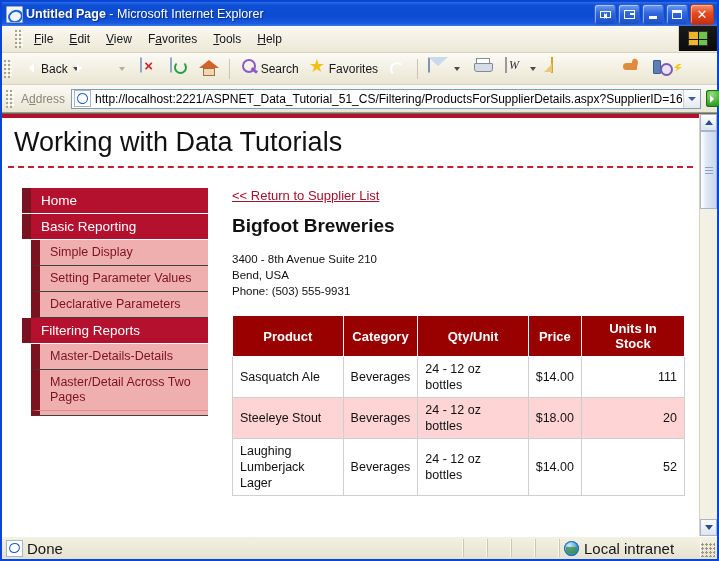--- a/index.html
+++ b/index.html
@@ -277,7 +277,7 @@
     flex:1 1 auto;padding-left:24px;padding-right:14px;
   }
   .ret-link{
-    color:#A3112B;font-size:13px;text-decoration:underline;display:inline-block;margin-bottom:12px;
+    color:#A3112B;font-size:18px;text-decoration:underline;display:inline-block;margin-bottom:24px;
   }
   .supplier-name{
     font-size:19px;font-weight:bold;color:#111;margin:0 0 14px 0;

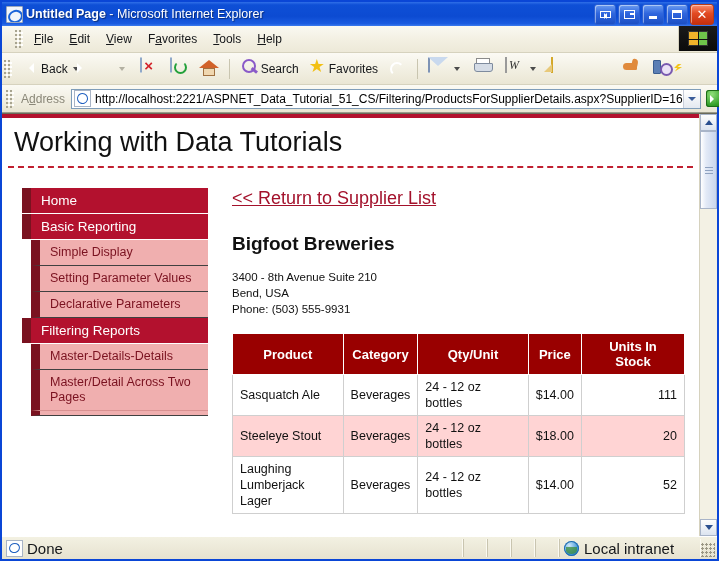--- a/index.html
+++ b/index.html
@@ -269,7 +269,7 @@
   .nav-sub{
     background:#F0AFAF;color:#7A1220;font-size:12.5px;
     padding:5px 6px 5px 10px;border-left:9px solid #7A1220;
-    margin-left:9px;border-bottom:1px solid #404040;line-height:15px;
+    margin-left:9px;border-bottom:4px solid #404040;line-height:15px;
   }
   .nav-sub.last{border-bottom:1px solid #D99191;}
   

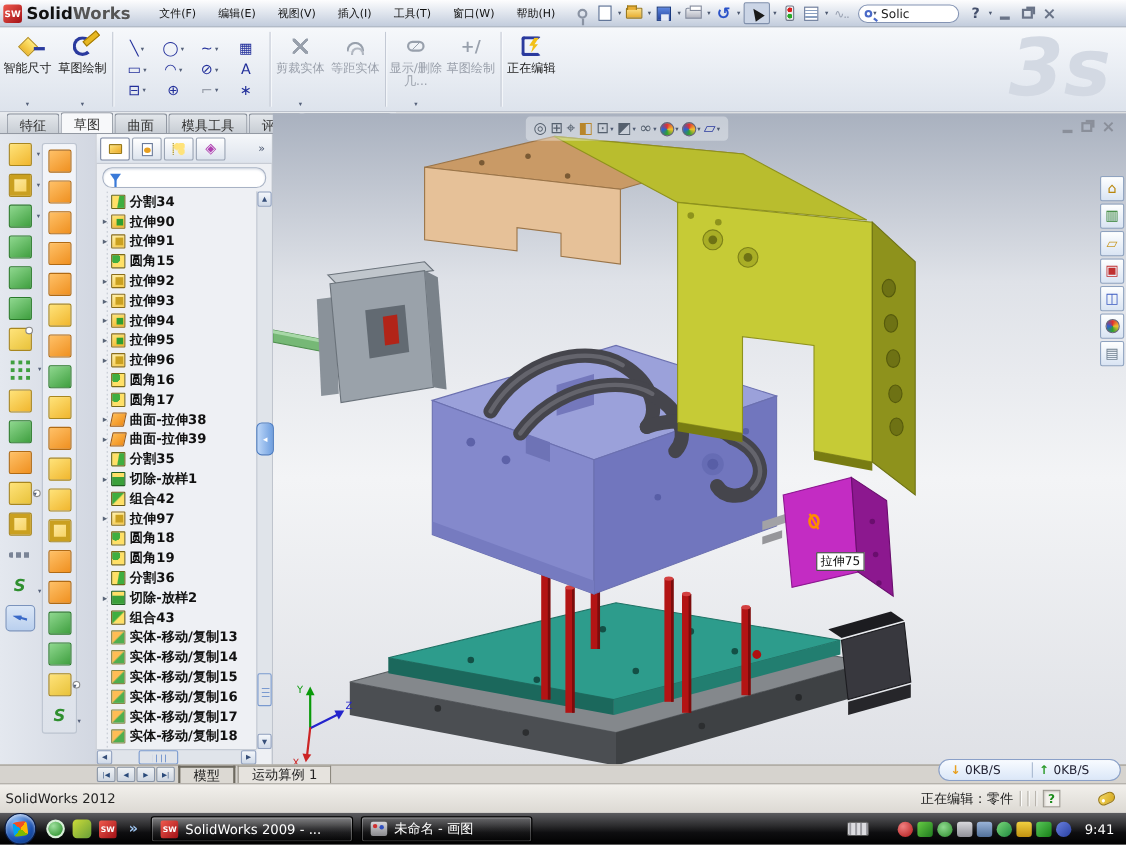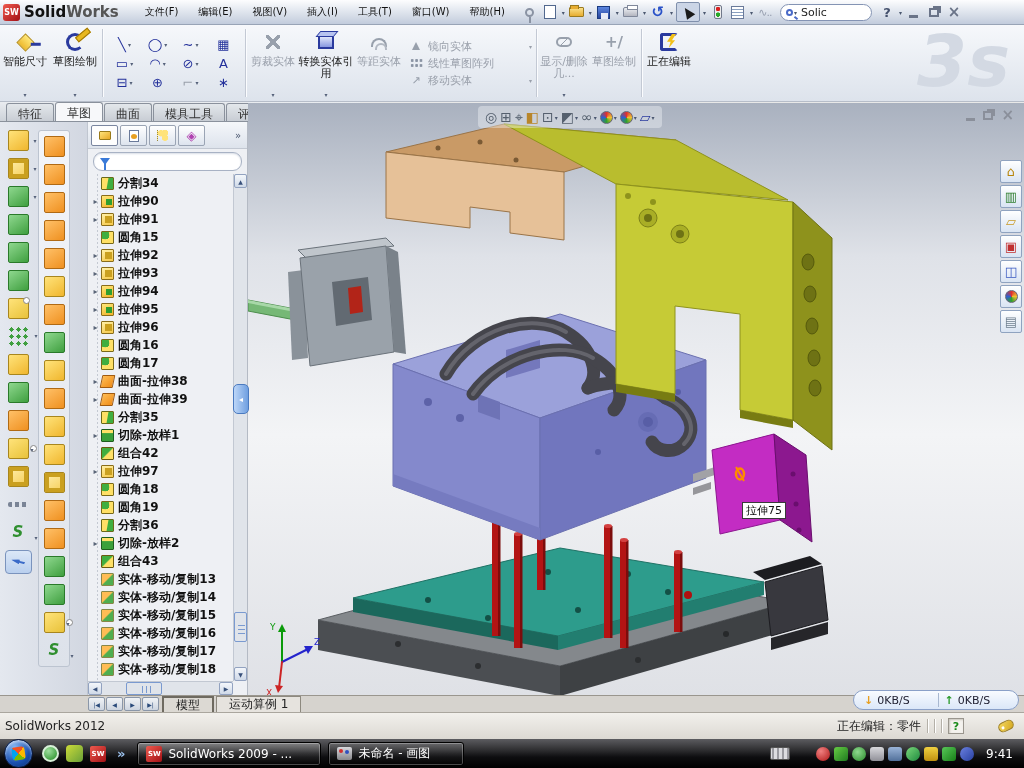--- a/index.html
+++ b/index.html
@@ -349,26 +349,6 @@
       </span>
     <span class="rlbl">等距实体</span>
   </div>
-  <div class="rstack">
-    <div class="rrow">
-      <span class="rsico">
-          <span class="tri-a"></span>
-        </span>
-      <span>镜向实体</span>
-      <span class="rwcar">▾</span>
-    </div>
-    <div class="rrow">
-      <span class="rsico">
-          <span class="dotgrid"></span>
-        </span>
-      <span>线性草图阵列</span>
-    </div>
-    <div class="rrow">
-      <span class="rsico">↗</span>
-      <span>移动实体</span>
-      <span class="rwcar">▾</span>
-    </div>
-  </div>
   <div class="rsep"></div>
   <div class="rbtn disabled">
     <span class="ri">

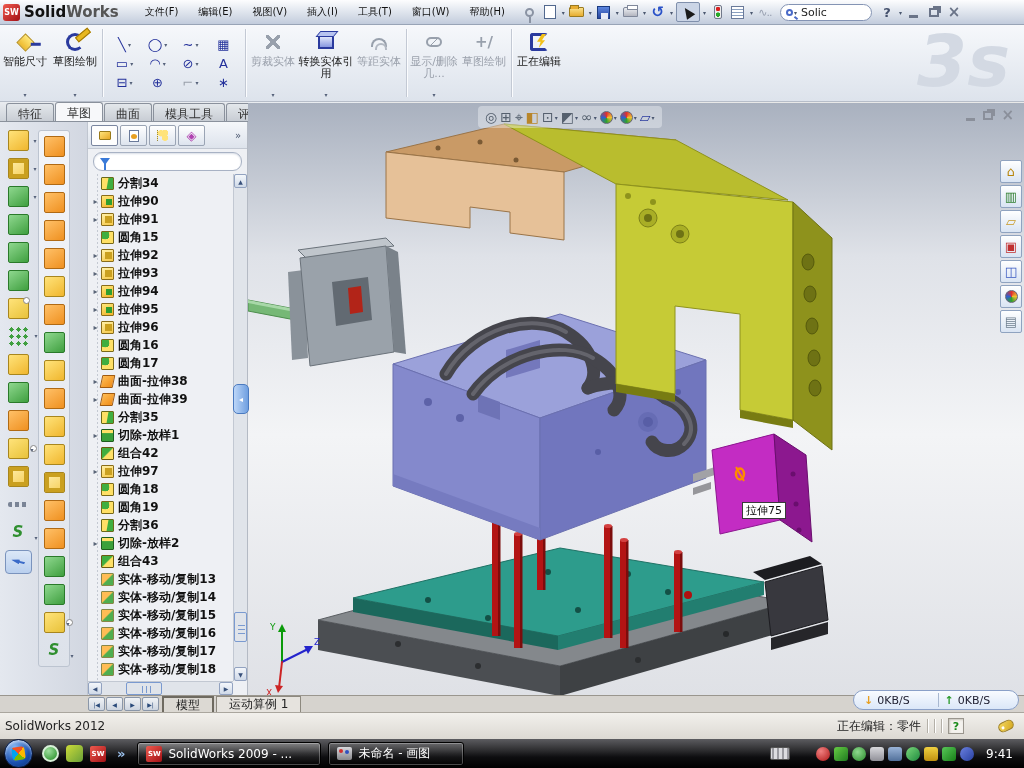--- a/index.html
+++ b/index.html
@@ -336,13 +336,6 @@
     <span class="rlbl">剪裁实体</span>
     <span class="rcar">▾</span>
   </div>
-  <div class="rbtn wide">
-    <span class="ri">
-        <span class="ri-convert"></span>
-      </span>
-    <span class="rlbl">转换实体引用</span>
-    <span class="rcar">▾</span>
-  </div>
   <div class="rbtn disabled">
     <span class="ri">
         <span class="ri-offset"></span>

Your task:
Reprint the listing above verbatim but drop the images.

Answer to the exercise:
--- a/index.html
+++ b/index.html
@@ -277,7 +277,7 @@
     flex:1 1 auto;padding-left:24px;padding-right:14px;
   }
   .ret-link{
-    color:#A3112B;font-size:13px;text-decoration:underline;display:inline-block;margin-bottom:12px;
+    color:#A3112B;font-size:18px;text-decoration:underline;display:inline-block;margin-bottom:24px;
   }
   .supplier-name{
     font-size:19px;font-weight:bold;color:#111;margin:0 0 14px 0;

--- a/index.html
+++ b/index.html
@@ -269,7 +269,7 @@
   .nav-sub{
     background:#F0AFAF;color:#7A1220;font-size:12.5px;
     padding:5px 6px 5px 10px;border-left:9px solid #7A1220;
-    margin-left:9px;border-bottom:1px solid #404040;line-height:15px;
+    margin-left:9px;border-bottom:4px solid #404040;line-height:15px;
   }
   .nav-sub.last{border-bottom:1px solid #D99191;}
   

--- a/index.html
+++ b/index.html
@@ -349,26 +349,6 @@
       </span>
     <span class="rlbl">等距实体</span>
   </div>
-  <div class="rstack">
-    <div class="rrow">
-      <span class="rsico">
-          <span class="tri-a"></span>
-        </span>
-      <span>镜向实体</span>
-      <span class="rwcar">▾</span>
-    </div>
-    <div class="rrow">
-      <span class="rsico">
-          <span class="dotgrid"></span>
-        </span>
-      <span>线性草图阵列</span>
-    </div>
-    <div class="rrow">
-      <span class="rsico">↗</span>
-      <span>移动实体</span>
-      <span class="rwcar">▾</span>
-    </div>
-  </div>
   <div class="rsep"></div>
   <div class="rbtn disabled">
     <span class="ri">

--- a/index.html
+++ b/index.html
@@ -336,13 +336,6 @@
     <span class="rlbl">剪裁实体</span>
     <span class="rcar">▾</span>
   </div>
-  <div class="rbtn wide">
-    <span class="ri">
-        <span class="ri-convert"></span>
-      </span>
-    <span class="rlbl">转换实体引用</span>
-    <span class="rcar">▾</span>
-  </div>
   <div class="rbtn disabled">
     <span class="ri">
         <span class="ri-offset"></span>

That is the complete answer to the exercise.